Even with a top-of-the-line “miracle” concealer, I can see the dark circles and deep lines around my eyes in the long beveled mirror above the bar making me look closer to forty than thirty. So much for Black don’t crack. Clearly, the twelve-hour days, the six to ten packages I’m producing a week, and the almost nightly live shots are taking their toll. It’s the work of three people, but I’m used to that by now. You gotta work twice as hard to get half as far as them, baby girl. It was a mantra most Black kids were all too familiar with, as ubiquitous as reminders to lotion up ashy knees.
“No worries, I get it. And you’re totally killing it. I loved your story last night on how the city needs to invest more money in the West Philly school lunch program. I had no idea how many kids went without lunch every day because they couldn’t afford it.”
“You caught that?” It had taken several weeks to convince my boss, Scotty, the news director, to let me do the piece, and then when all the positive emails started rolling in, he’d conveniently forgotten that he’d said, “Not sure anyone’s going to care, Wilson.”

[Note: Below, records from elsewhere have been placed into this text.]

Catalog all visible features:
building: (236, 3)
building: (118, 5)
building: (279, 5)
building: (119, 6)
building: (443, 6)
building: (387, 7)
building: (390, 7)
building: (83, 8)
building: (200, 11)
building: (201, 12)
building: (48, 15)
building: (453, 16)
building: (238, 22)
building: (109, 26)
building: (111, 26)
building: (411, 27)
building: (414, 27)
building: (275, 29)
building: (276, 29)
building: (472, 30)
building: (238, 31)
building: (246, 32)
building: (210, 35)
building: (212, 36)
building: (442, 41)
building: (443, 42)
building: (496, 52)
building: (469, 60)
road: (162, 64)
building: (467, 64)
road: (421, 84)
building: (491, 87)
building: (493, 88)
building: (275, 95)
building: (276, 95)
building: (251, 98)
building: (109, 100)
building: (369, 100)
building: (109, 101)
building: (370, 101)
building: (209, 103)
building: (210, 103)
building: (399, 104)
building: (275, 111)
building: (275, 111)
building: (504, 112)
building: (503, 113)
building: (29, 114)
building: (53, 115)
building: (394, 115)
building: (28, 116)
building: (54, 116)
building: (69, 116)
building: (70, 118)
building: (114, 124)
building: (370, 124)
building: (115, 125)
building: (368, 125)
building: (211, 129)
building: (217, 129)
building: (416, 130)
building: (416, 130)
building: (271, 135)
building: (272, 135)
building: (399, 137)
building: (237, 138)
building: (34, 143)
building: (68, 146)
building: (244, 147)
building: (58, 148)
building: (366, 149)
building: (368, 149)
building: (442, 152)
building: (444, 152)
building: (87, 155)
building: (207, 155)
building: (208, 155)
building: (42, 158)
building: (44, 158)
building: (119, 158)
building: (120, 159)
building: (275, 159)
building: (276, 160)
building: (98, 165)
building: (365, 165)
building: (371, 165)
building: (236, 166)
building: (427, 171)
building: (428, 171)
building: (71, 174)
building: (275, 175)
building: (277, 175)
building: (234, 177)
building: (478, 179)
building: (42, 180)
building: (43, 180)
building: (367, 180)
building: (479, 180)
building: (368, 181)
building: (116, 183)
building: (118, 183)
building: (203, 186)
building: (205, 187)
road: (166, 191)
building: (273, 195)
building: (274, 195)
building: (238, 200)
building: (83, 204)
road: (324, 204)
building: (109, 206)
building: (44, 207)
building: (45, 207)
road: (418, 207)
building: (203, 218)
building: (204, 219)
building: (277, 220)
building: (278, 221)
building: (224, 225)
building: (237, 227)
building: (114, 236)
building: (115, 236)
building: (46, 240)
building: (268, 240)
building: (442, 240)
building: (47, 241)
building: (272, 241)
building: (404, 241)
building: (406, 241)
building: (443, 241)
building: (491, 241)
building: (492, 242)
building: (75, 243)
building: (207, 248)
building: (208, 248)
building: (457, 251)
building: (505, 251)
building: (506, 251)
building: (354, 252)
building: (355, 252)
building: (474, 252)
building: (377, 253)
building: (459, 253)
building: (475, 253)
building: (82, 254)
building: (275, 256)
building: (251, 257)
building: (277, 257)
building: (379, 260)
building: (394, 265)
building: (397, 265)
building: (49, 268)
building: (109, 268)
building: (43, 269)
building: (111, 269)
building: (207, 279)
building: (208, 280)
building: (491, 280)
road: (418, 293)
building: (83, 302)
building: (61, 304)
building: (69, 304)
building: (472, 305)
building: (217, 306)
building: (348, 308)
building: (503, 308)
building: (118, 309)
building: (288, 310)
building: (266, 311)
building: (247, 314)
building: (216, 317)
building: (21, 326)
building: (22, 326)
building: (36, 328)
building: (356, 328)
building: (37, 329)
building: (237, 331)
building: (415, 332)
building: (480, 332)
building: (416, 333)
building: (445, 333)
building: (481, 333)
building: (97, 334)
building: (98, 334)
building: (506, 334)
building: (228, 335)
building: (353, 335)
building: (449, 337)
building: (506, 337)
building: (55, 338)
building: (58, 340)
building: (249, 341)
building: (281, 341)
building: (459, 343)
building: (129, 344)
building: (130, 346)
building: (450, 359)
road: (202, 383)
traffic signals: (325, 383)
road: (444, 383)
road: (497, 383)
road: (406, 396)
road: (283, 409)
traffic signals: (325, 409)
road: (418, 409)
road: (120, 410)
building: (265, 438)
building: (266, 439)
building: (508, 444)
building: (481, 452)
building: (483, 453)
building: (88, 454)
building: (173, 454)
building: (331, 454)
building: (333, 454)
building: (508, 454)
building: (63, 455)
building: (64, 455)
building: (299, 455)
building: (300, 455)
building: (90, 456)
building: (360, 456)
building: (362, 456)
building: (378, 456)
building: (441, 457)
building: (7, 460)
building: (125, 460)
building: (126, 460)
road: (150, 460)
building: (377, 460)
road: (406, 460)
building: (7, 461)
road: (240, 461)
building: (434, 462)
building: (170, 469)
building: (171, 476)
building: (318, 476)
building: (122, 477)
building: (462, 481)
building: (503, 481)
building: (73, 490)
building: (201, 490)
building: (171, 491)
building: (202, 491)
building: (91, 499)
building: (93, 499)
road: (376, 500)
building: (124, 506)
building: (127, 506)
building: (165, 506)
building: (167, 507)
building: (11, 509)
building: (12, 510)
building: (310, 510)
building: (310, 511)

“Are you kidding me? Of course I did. I always catch your broadcasts, Rye! You’re the only reason I watch the crappy local news. And soon you’re gonna be anchor!” Jen raises her soda and clinks my glass so hard I’m worried she cracked it.
“We’ll see.” I half-heartedly toast, scared that I’m going to jinx it somehow. Don’t go counting your chickens before they hatch. Jen was the first and only person I’d told when I heard Candace might be retiring soon. I always assumed Candace was the type to be carried out of the studio in a coffin, but sure enough, when Scotty took me to lunch last month, he confirmed the rumors that she may “soon be exploring other opportunities,” and that he’d probably be looking for someone “internal” to replace her. It was clear from the way he said it that she, a woman just past sixty, was being pushed out after more than two decades at the station. I should have been outraged by that, but I was too focused on what it could mean for me—a chance at the anchor desk. Given that I’ve only been at the station a few months, it’s a long shot, but ever since Scotty dangled it as a possibility, it’s a shiny prize that I’m reaching for, greedy as a grubby-handed toddler grabbing for candy. The more Jen acts like it’s a done deal though, the more anxious I feel about the fact that it might not happen.
“Trust me, it’ll happen,” Jen continues. “I know it. Anchor by forty! Right? You always said that was the goal. You’re gonna get the job, and your bangs are gonna be a mile high on that billboard. You’ll be so famous, and then I can tell everyone that I knew you when you used to practice French kissing on a pillowcase with Taye Diggs’s face on it.” She looks down and rubs both hands over her belly again. “It’s all happening for us, Rye. All the things.”